-- DIRECTIONS FOR THIS TASK --
All entries are to be transcribed verbatim, but images are not carried over.

=======

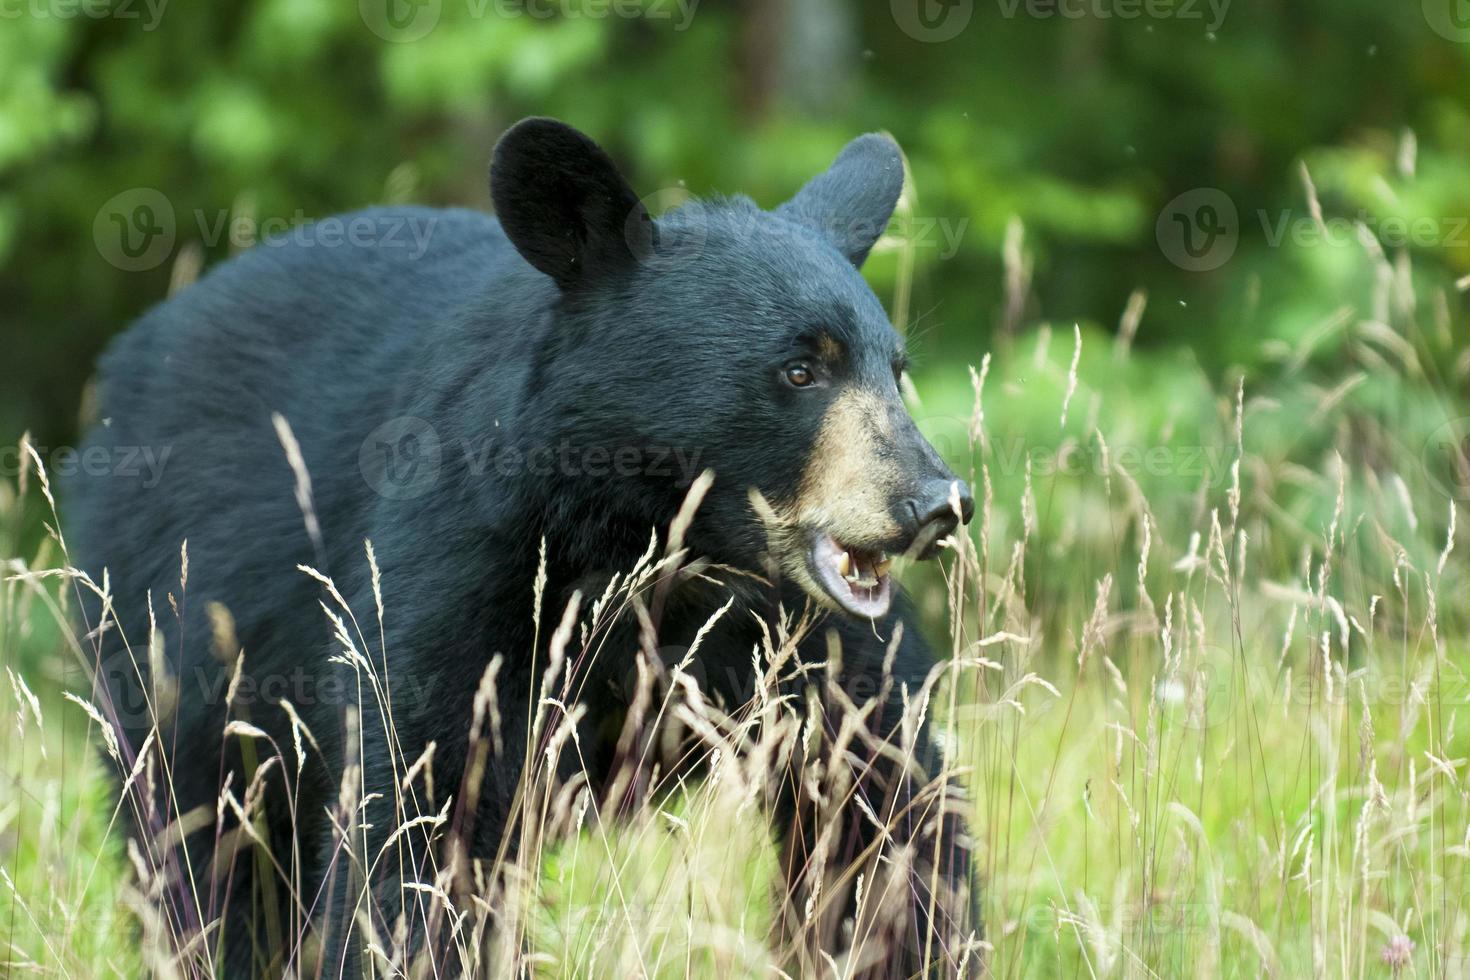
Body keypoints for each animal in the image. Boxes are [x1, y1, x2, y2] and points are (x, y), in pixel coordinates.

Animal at [74, 119, 981, 975]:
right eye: (799, 370)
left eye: (895, 369)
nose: (937, 502)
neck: (660, 546)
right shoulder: (467, 566)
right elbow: (422, 807)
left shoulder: (808, 634)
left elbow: (881, 803)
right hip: (173, 622)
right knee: (207, 845)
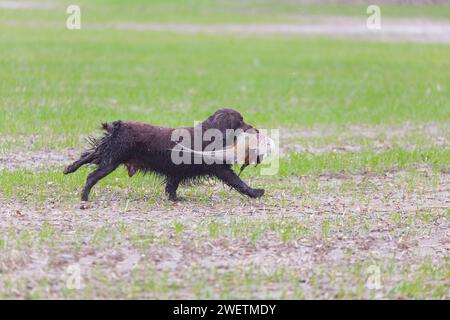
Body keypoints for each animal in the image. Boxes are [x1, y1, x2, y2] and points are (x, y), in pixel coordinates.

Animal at [65, 109, 266, 206]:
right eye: (241, 121)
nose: (255, 129)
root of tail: (118, 126)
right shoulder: (220, 169)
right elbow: (238, 182)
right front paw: (256, 192)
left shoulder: (177, 172)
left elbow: (171, 186)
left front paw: (174, 198)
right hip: (111, 161)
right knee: (91, 176)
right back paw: (84, 197)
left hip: (107, 155)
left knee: (87, 155)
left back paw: (68, 169)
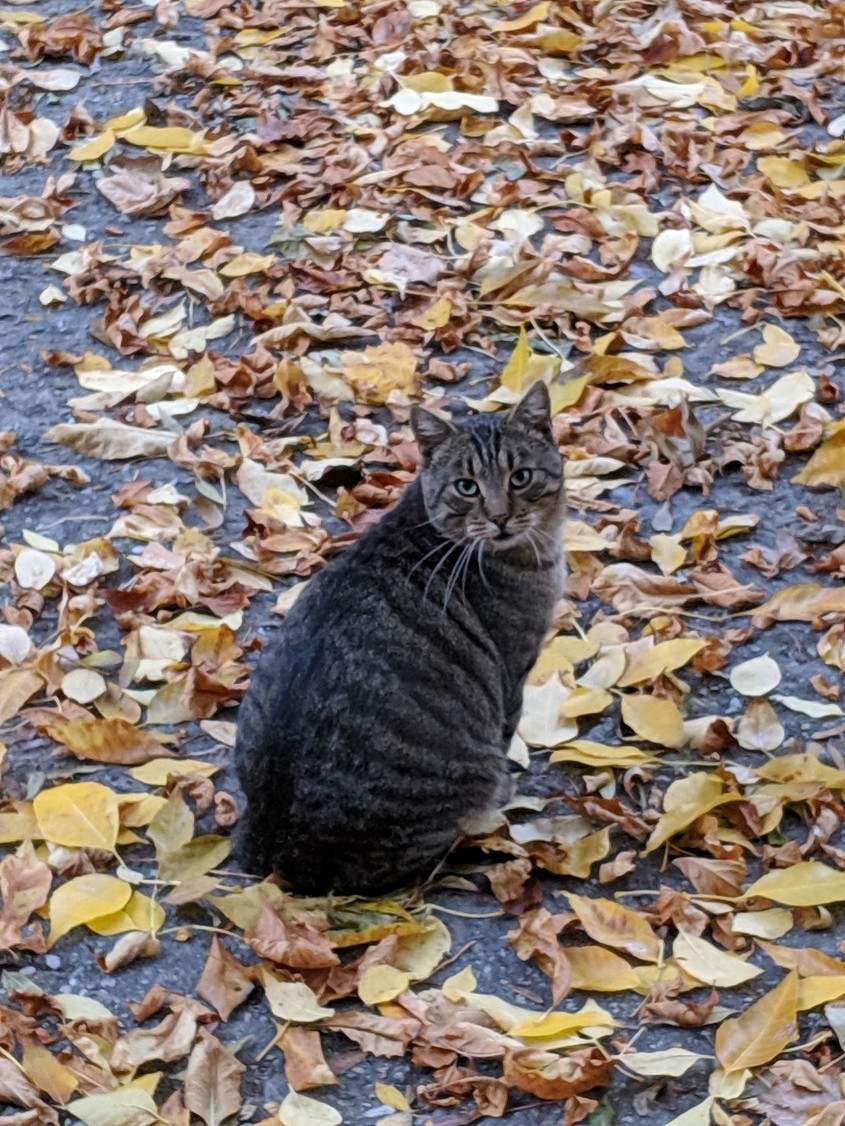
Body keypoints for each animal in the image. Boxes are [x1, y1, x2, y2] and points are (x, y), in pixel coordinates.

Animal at [236, 382, 570, 891]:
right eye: (467, 486)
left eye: (521, 477)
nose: (500, 517)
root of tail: (277, 848)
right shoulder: (513, 674)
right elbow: (507, 732)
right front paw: (507, 789)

=======

-- EXPECTED OUTPUT --
Body keypoints for each animal in the image. Boxes are [x1, y1, x2, y2] and points are (x, y), in pixel coordinates.

Animal at [74, 119, 981, 975]:
right eye: (799, 370)
left eye: (895, 369)
nose: (937, 502)
neck: (660, 546)
right shoulder: (467, 566)
right elbow: (422, 807)
left shoulder: (808, 634)
left elbow: (881, 803)
right hip: (173, 622)
right knee: (207, 845)
Body keypoints for each animal in the image. Boxes are [x1, y1, x2, y2] and points are (x, y), in pixel coordinates.

Animal at [65, 109, 266, 206]:
right eye: (241, 121)
nose: (255, 129)
root of tail: (118, 126)
right shoulder: (220, 169)
right elbow: (238, 182)
right front paw: (256, 192)
left shoulder: (177, 172)
left elbow: (171, 186)
left front paw: (174, 198)
right hip: (111, 161)
right knee: (91, 176)
right back paw: (84, 197)
left hip: (107, 155)
left knee: (87, 155)
left back paw: (68, 169)
Body keypoints for each animal in the image. Boxes are [x1, y1, x2, y2] and points are (x, y), in pixel coordinates.

Animal at [236, 382, 570, 891]:
right eye: (467, 486)
left eye: (521, 477)
nose: (500, 517)
root of tail: (277, 848)
right shoulder: (513, 674)
right elbow: (507, 732)
right front paw: (507, 789)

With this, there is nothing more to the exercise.